Si l’éthique est « l’ensemble des comportements» comme l’indique l’étymologie, il s’agit alors des mœurs de ce qui est à telle époque et en tel lieu, et non d’un idéal régulateur, jamais atteint certes, mais servant de principe et de modèle, de ce qui doit être. Dans l’étymologie, il faut choisir ce qui fait sens, par exemple «la juste place de toute chose». L’éthique met donc la personne en relation avec ce qui l’environne et exige un jugement de valeur, un choix. L’étymologie ayant une dimension historique, elle permet de chercher des origines, des enjeux et des conséquences, voire des remèdes.

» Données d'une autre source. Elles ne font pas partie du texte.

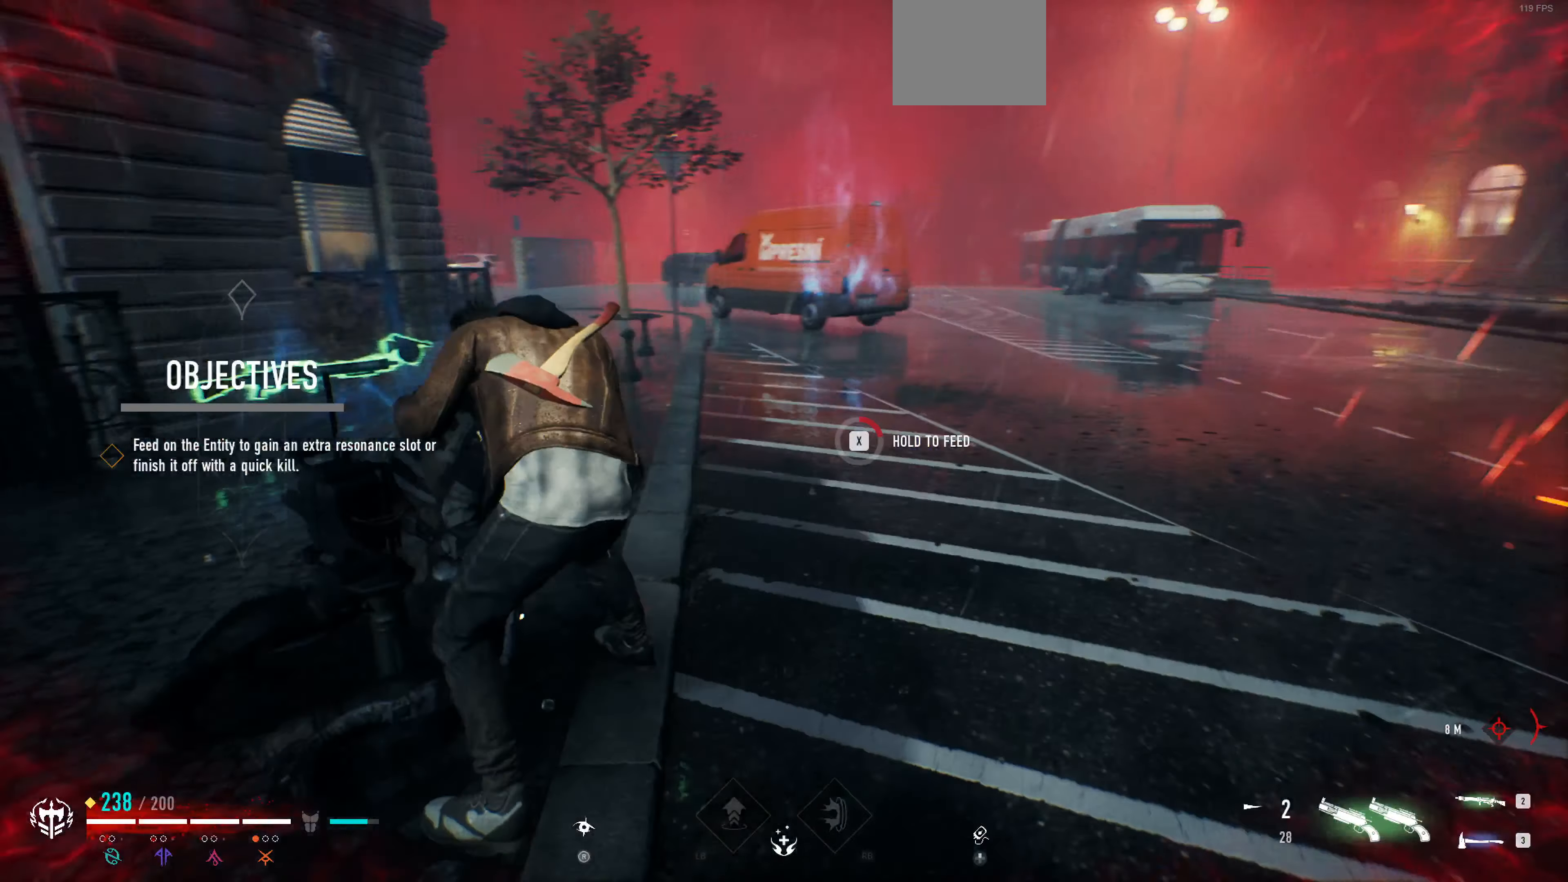
{"buttons": ["SQUARE"], "left_stick": "center", "right_stick": "right", "events": [[100, "right_stick", "center"], [266, "right_stick", "right"]]}
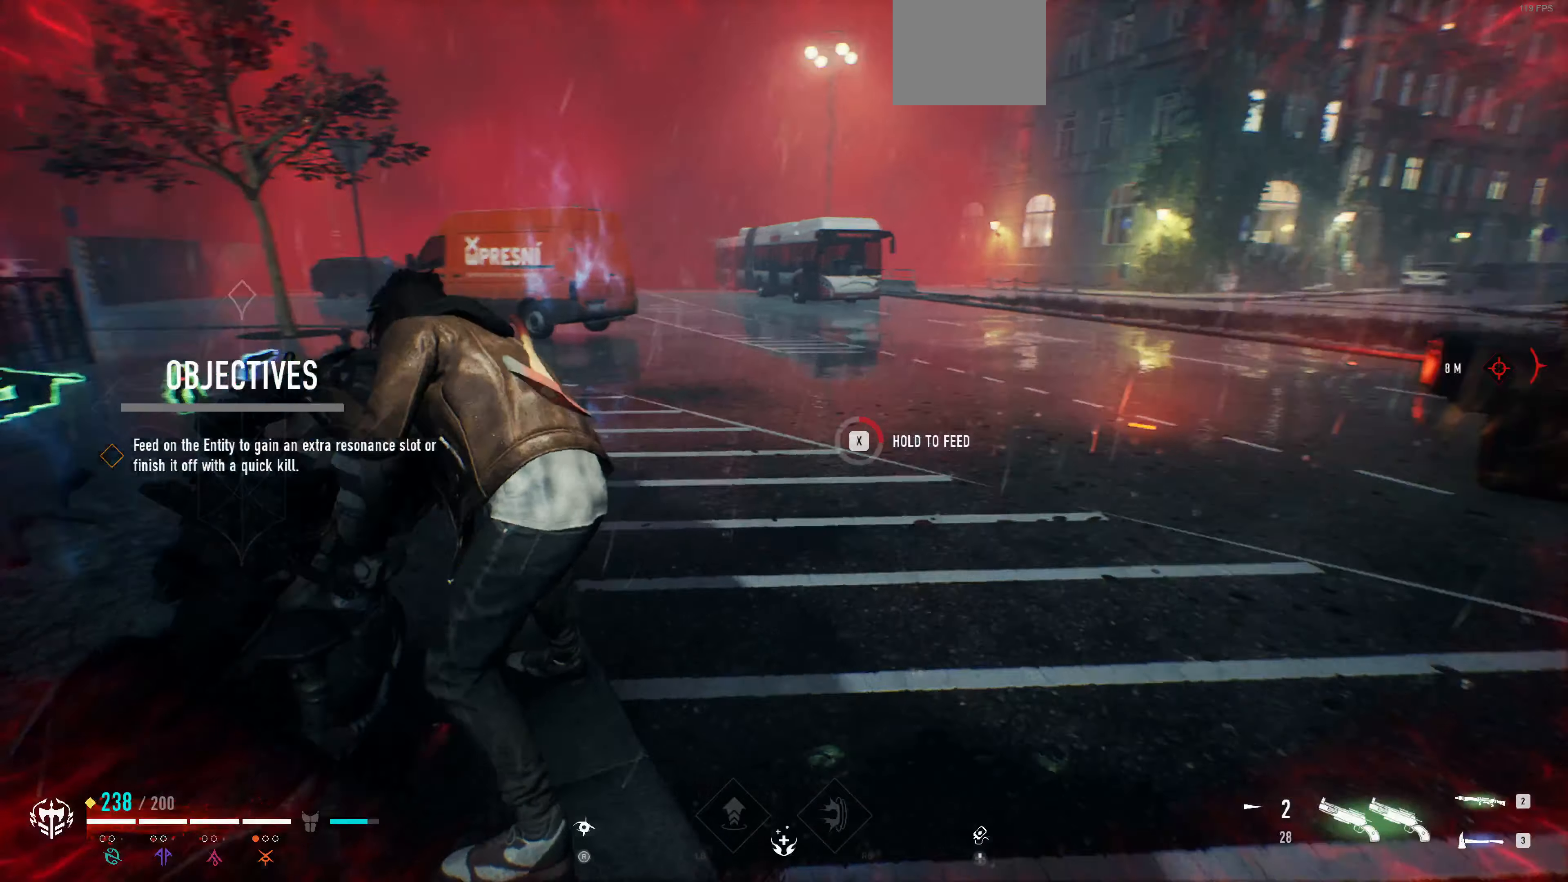
{"buttons": ["SQUARE"], "left_stick": "center", "right_stick": "left", "events": [[100, "right_stick", "center"], [266, "right_stick", "left"]]}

En l’occurrence, la bioéthique est née des progrès (ou des développements) de la médecine, et de l’expérience historique des camps nazis avec les expérimentations de la Seconde Guerre mondiale.
Bioéthique : Ensemble des préceptes moraux qui doivent présider à la recherche biologique et médicale et s’appliquant à l’être humain
Le terme bioéthique vient des États-Unis et a été introduit en 1970 par Potter. Il désignait initialement l’éthique du vivant, (étymologie) mais son sens s’est rapidement restreint à l’homme. Selon Potter, cité par P.-Y. Taguiefff, la bioéthique ne se réduit pas à une éthique de la biologie (de la recherche fondamentale aux applications) ni même à une éthique médicale. La réflexion bioéthique témoigne du fait culturel que l’idée de progrès est devenue problématique. Aux deux pôles constitutifs de l’éthique médicale (la relation médecin patient, les relations dans la progression) la bioéthique ajoute un troisième rôle : la société actuelle et future. Elle implique de véritables choix de société.